• Der Wolf und der Fuchs

    Grimms Märchen
    Der Wolf war ein starker Kerl, aber nicht besonders klug. Der Fuchs dagegen war zwar kleiner, aber oho, der hatte es faustdick hinter den Ohren! Eines Tages traf der Wolf den Fuchs und knurrte: „Fuchs, du kleiner Wicht, besorg mir was zu fressen, sonst fresse ich dich!“

    Der Fuchs, der keine Lust hatte, Wolfsfutter zu werden, sagte schnell: „Kein Problem, Herr Wolf. Ich weiß, wo ein paar dicke Schafe auf einer Wiese grasen. Komm mit!“

    Sie gingen zu der Wiese. Der Wolf, ganz gierig, stürzte sich auf das erste Schaf, das er sah, und begann es zu fressen. Aber kaum hatte er angefangen, kam auch schon der Bauer mit einem großen Stock angerannt. „Du Schafdieb!“, rief er und gab dem Wolf so viele Hiebe, dass dieser jaulend davonlief. Der Fuchs hatte sich hinter einem Busch versteckt und lachte leise.

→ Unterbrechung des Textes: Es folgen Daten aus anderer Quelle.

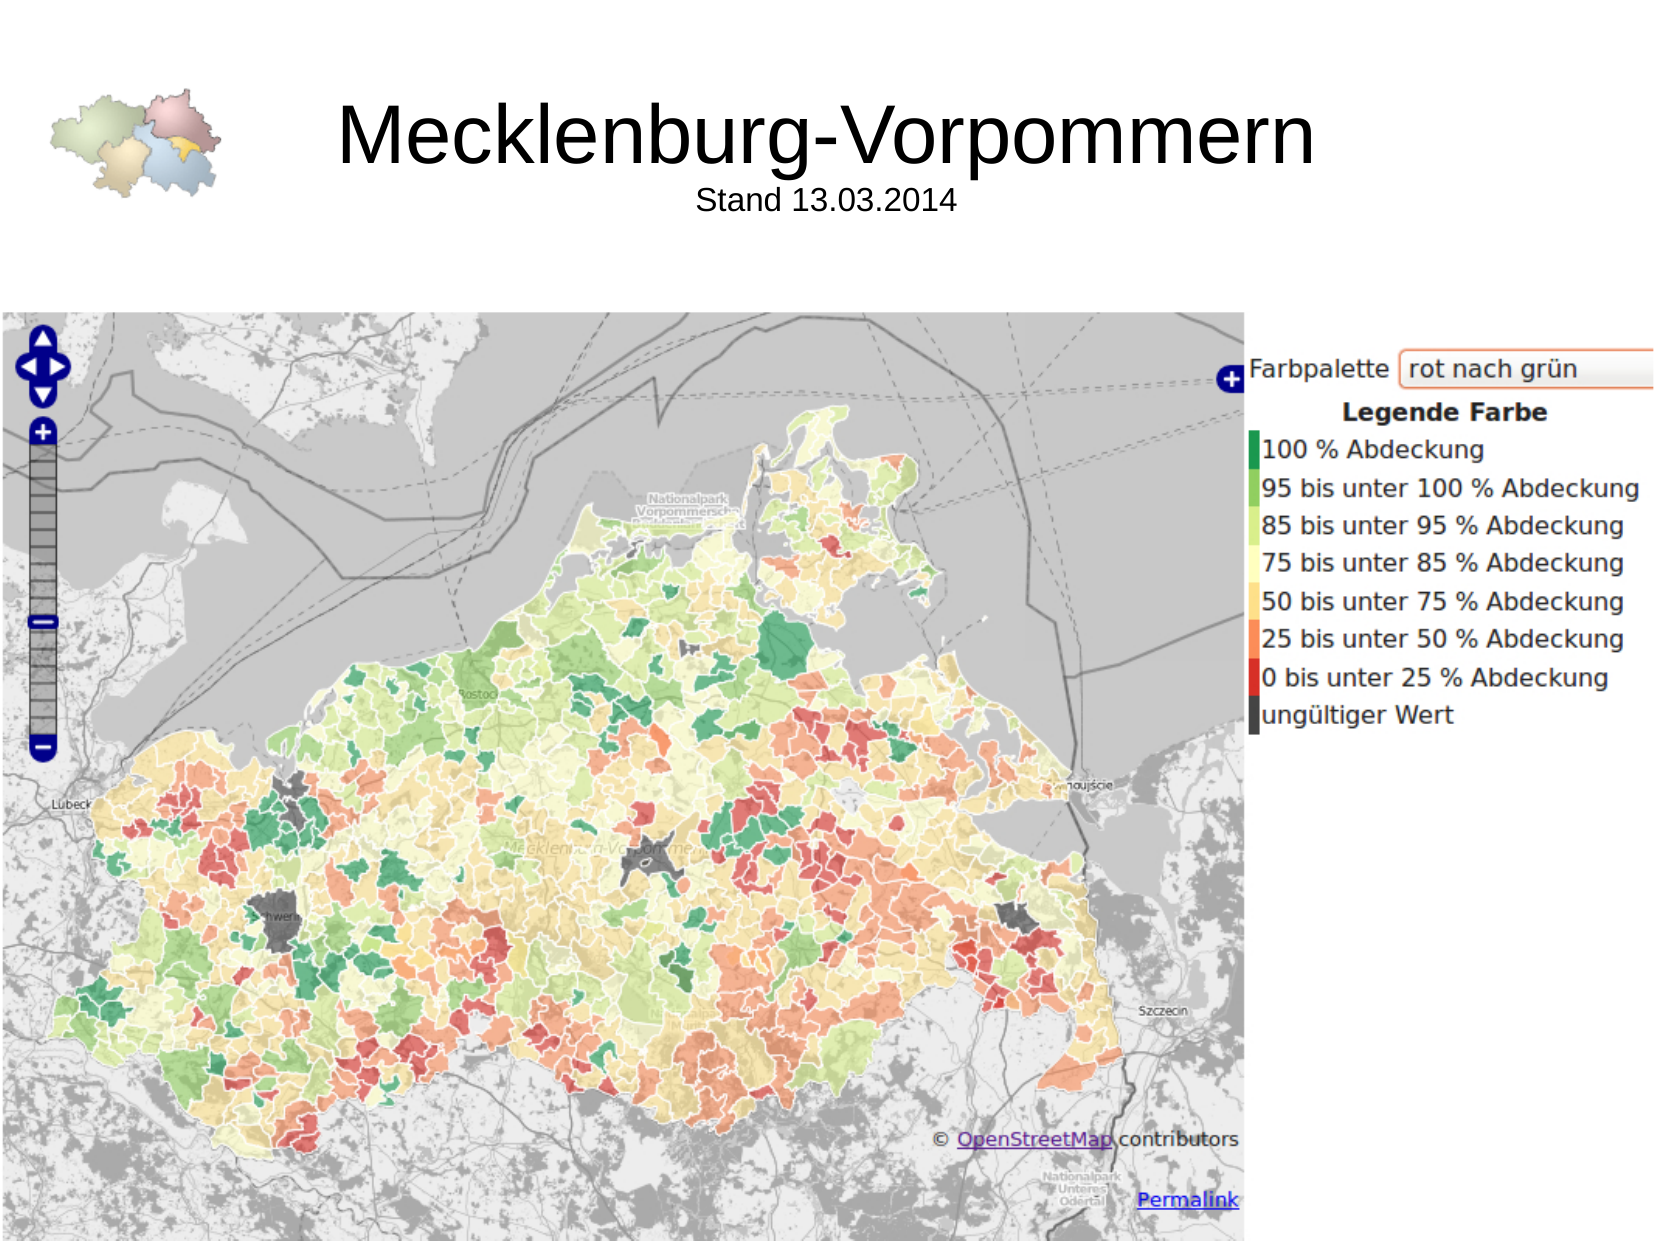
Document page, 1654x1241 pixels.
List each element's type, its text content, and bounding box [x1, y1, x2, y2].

picture [11, 68, 250, 225]
picture [0, 311, 1654, 1241]
title Mecklenburg-Vorpommern Stand 13.03.2014 [82, 49, 1571, 257]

    Als der Wolf ihn wiederfand, keuchte er: „Das war deine Schuld! Du hast mich direkt zum Bauern geführt!“ Der Fuchs aber meinte unschuldig: „Ach, Herr Wolf, wer konnte denn ahnen, dass der Bauer so schnell ist? Du warst vielleicht ein bisschen zu laut beim Fressen.“

    Der Wolf hatte immer noch Hunger. „Na gut“, knurrte er, „aber jetzt besorgst du mir was Besseres, sonst...“
    „Schon verstanden“, unterbrach ihn der Fuchs. „Ich kenne ein Haus, da backt eine Frau gerade die leckersten Pfannkuchen. Der Duft zieht schon bis hierher!“

    Sie schlichen zum Haus. Die Küchentür stand einen Spalt offen. Die Frau war gerade nicht da. „Da, siehst du die Pfannkuchen auf dem Tisch?“, flüsterte der Fuchs. Der Wolf, dessen Magen knurrte, zwängte sich durch den Spalt und begann, einen Pfannkuchen nach dem anderen zu verschlingen. Er aß so viele, bis sein Bauch ganz dick und rund war.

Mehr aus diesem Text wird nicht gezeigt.